Een man-der-wetenschap, iemand die niet gewoon is in 't ijle te redeneeren en zich gaarne rekenschap geeft zoo van de eigen gevoelens als van andermans meeningen, bekent mij, als vertrouwelijk:
‘Rechtuit gezeid: ik kan niet meer “weltgeschichtlich” denken....’
Dienzelfden dag ontmoet ik Herman Teirlinck, en deze meent: ‘Ik weet niet, maar 't is of het de tijd waar' om eens zijn zolder op te ruimen....’
- Twee zeer verschillende wijzen om ongeveer hetzelfde te zeggen, eene zelfde gewaarworing uit te drukken - gewaarwording zonder spontaneïteit, en die knaagt als een sleepende maagziekte, en die drenst als een krank kind; het gevoel bijna dat wij van het wereld-gebeuren als afgesloten zijn, dat wij er niet meer bij behooren, dat wij er niets méér van te vernemen krijgen dan nu en dan een zouteloos kluifje, juist wat men kwijt wil zijn, en dat wij trouwens ontvangen op lusteloosheid: indruk die valsch is natuurlijk, die ons tegen ons-zelf verstoort telkens als wij er bij denken aan onze soldaten aan den Yser, de edelste onder de soldaten, 'wijl de onbaatzuchtigste (ik bedoel: als leger-geheel, met de gedachte die dat leger bezielt); indruk die valsch is tevens, omdat wij immers genoeg van het slagveld vernemen, ook bij gebrek aan Fransche en Engelsche kranten, om er onzen nationalen trots niet bij te verliezen, en zelfs kunnen achten er een reëeler, een betrouwbaarder beeld van te krijgen dan
| |
| |
de bondgenooten van België, waar wij immers het nieuws hebben uit de Hollandsche kranten die geen zelf-verblinding kennen, en van de Duitsche die ons onderscheidingsvermogen (en het is in Belgische oogen hunne verdienste) hebben verscherpt.

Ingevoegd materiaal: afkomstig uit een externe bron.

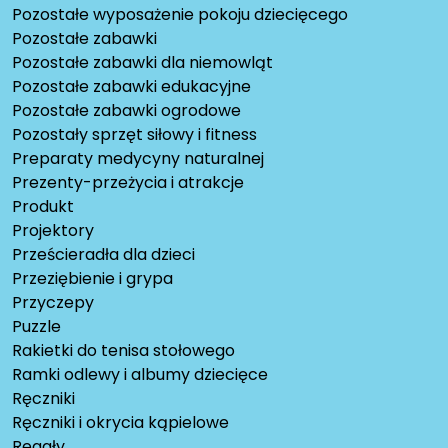
Pozostałe wyposażenie pokoju dziecięcego
Pozostałe zabawki
Pozostałe zabawki dla niemowląt
Pozostałe zabawki edukacyjne
Pozostałe zabawki ogrodowe
Pozostały sprzęt siłowy i fitness
Preparaty medycyny naturalnej
Prezenty-przeżycia i atrakcje
Produkt
Projektory
Prześcieradła dla dzieci
Przeziębienie i grypa
Przyczepy
Puzzle
Rakietki do tenisa stołowego
Ramki odlewy i albumy dziecięce
Ręczniki
Ręczniki i okrycia kąpielowe
Regały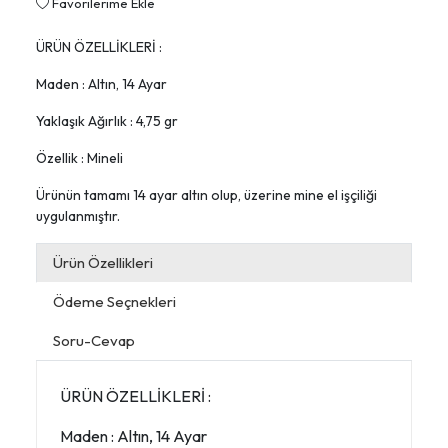
Favorilerime Ekle
ÜRÜN ÖZELLİKLERİ :
Maden : Altın, 14 Ayar
Yaklaşık Ağırlık : 4,75 gr
Özellik : Mineli
Ürünün tamamı 14 ayar altın olup, üzerine mine el işçiliği
uygulanmıştır.
Ürün Özellikleri
Ödeme Seçnekleri
Soru-Cevap
ÜRÜN ÖZELLİKLERİ :
Maden : Altın, 14 Ayar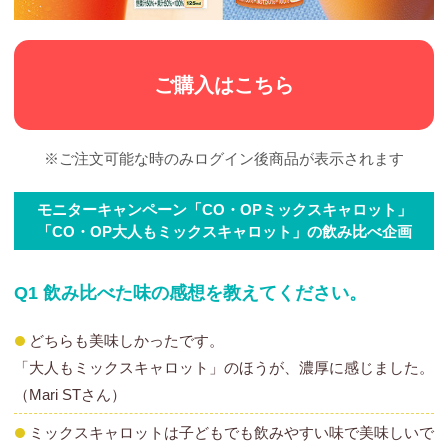
ご購入はこちら
※ご注文可能な時のみログイン後商品が表示されます
モニターキャンペーン「CO・OPミックスキャロット」
「CO・OP大人もミックスキャロット」の飲み比べ企画
Q1 飲み比べた味の感想を教えてください。
どちらも美味しかったです。
「大人もミックスキャロット」のほうが、濃厚に感じました。
（Mari STさん）
ミックスキャロットは子どもでも飲みやすい味で美味しいで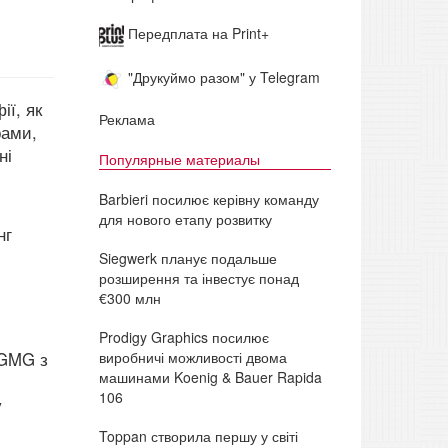
Передплата на Print+
"Друкуймо разом" у Telegram
ії, як
Реклама
рами,
ні
Популярные материалы
Barbieri посилює керівну команду
для нового етапу розвитку
нг
Siegwerk планує подальше
розширення та інвестує понад
€300 млн
Prodigy Graphics посилює
виробничі можливості двома
GMG з
машинами Koenig & Bauer Rapida
106
у
Toppan створила першу у світі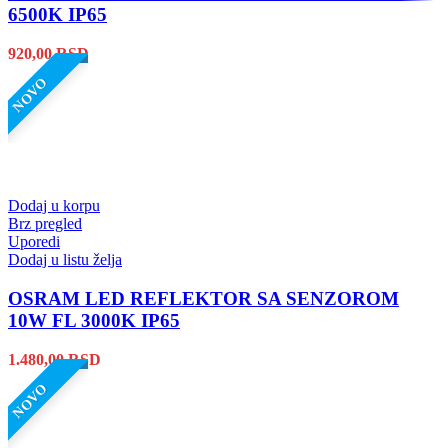
6500K IP65
920,00
RSD
NOVO
Dodaj u korpu
Brz pregled
Uporedi
Dodaj u listu želja
OSRAM LED REFLEKTOR SA SENZOROM
10W FL 3000K IP65
1.480,00
RSD
NOVO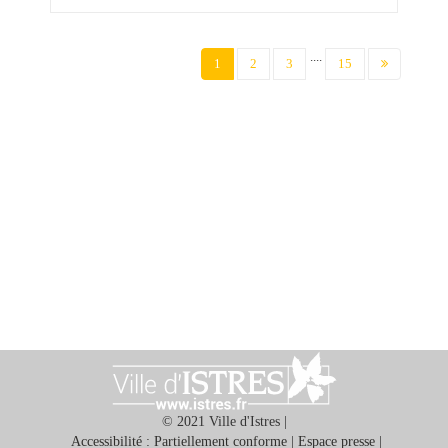
....
(current)
1
2
3
15
© 2021 Ville d'Istres |
Accessibilité : Partiellement conforme
|
Espace presse
|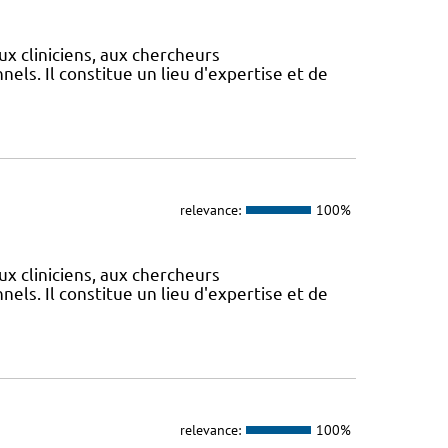
ux cliniciens, aux chercheurs
els. Il constitue un lieu d'expertise et de
relevance:
100%
ux cliniciens, aux chercheurs
els. Il constitue un lieu d'expertise et de
relevance:
100%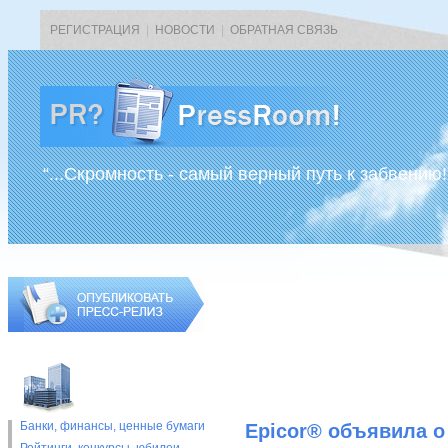
РЕГИСТРАЦИЯ
|
НОВОСТИ
|
ОБРАТНАЯ СВЯЗЬ
“...Скромность - самый верный путь к забвению!
Банки, финансы, ценные бумаги
Epicor® объявила о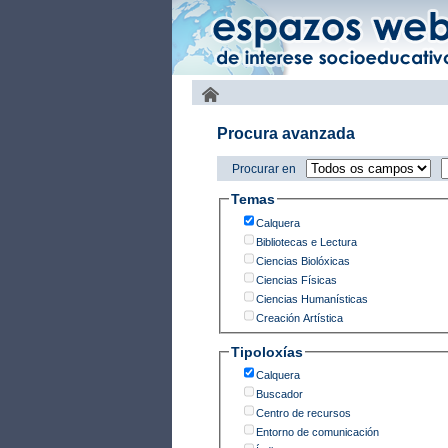
Procura avanzada
Procurar en
Temas
Calquera
Bibliotecas e Lectura
Ciencias Biolóxicas
Ciencias Físicas
Ciencias Humanísticas
Creación Artística
Tipoloxías
Calquera
Buscador
Centro de recursos
Entorno de comunicación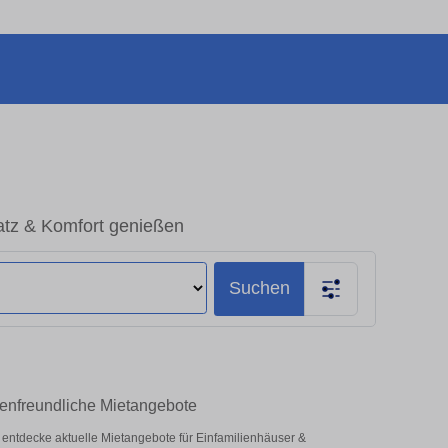
atz & Komfort genießen
Suchen
lienfreundliche Mietangebote
 – entdecke aktuelle Mietangebote für Einfamilienhäuser &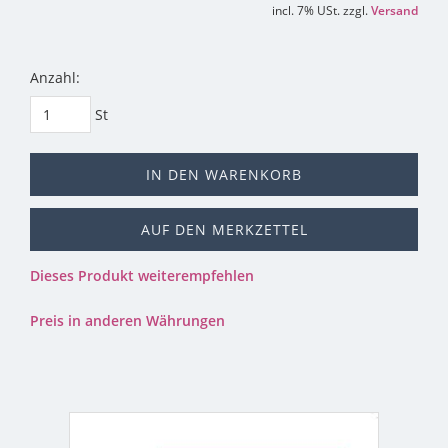
incl. 7% USt. zzgl.
Versand
Anzahl:
St
IN DEN WARENKORB
AUF DEN MERKZETTEL
Dieses Produkt weiterempfehlen
Preis in anderen Währungen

Mogen wij het er trouwens niet voor houden dat, zoodra er van vrede sprake zal kunnen zijn, de positie van België één der brandpunten van de belangstelling zal worden, en dat, die vrede eenmaal gesloten, ons land op rechtskundig en sociaal gebied een actie zal voorbehouden zijn, waar wij ons van nu af aan heel goed kunnen indenken zonder verder over onze toekomst hoeven te profeteeren? Zoodat er zeer zeker geen reden bestaat om te oordeelen dat wij uit den oorlog zouden geschakeld zijn, en buiten het helsch-grootsche van dezen tijd, en de gevolgen daarvan, zouden zijn gesloten....
De indruk waar ik het hier over heb, hoe sterk en kwasi-algemeen ook, kan dus op geen objectieve gronden berusten. Hij is louter-subjectief, al ondergaan hem velen. Hij is persoonlijk, al vindt ge hem zoo bij uwe vrienden als in u-zelf terug. En toch: een heerschende stemming, een gevoel dus dat u buiten u-zelf in gelijke gemoedsgolvingen brengt met een heele groep, een heele stad, is het niet te noemen. Eene houding is het nog minder: het zou nogal vreemd zijn, niet waar, dat wij, na de eerste folterende maanden, na de trage angsten daarna van steeds gefnuikte hoop, en in de tegenwoordige omstandigheden die, al heerscht de kalmte, toch weinig-benijdenswaardig zijn - het zou nog al vreemd zijn, ons tegenover den oorlog eene negeerende houding, eene struisvogel-‘pose’ aan te zien nemen, die, te verklaren misschien door een egoïstische zucht naar rust, ook daarin kinderachtig-bedriege- | |
| |
lijk zou moeten heeten.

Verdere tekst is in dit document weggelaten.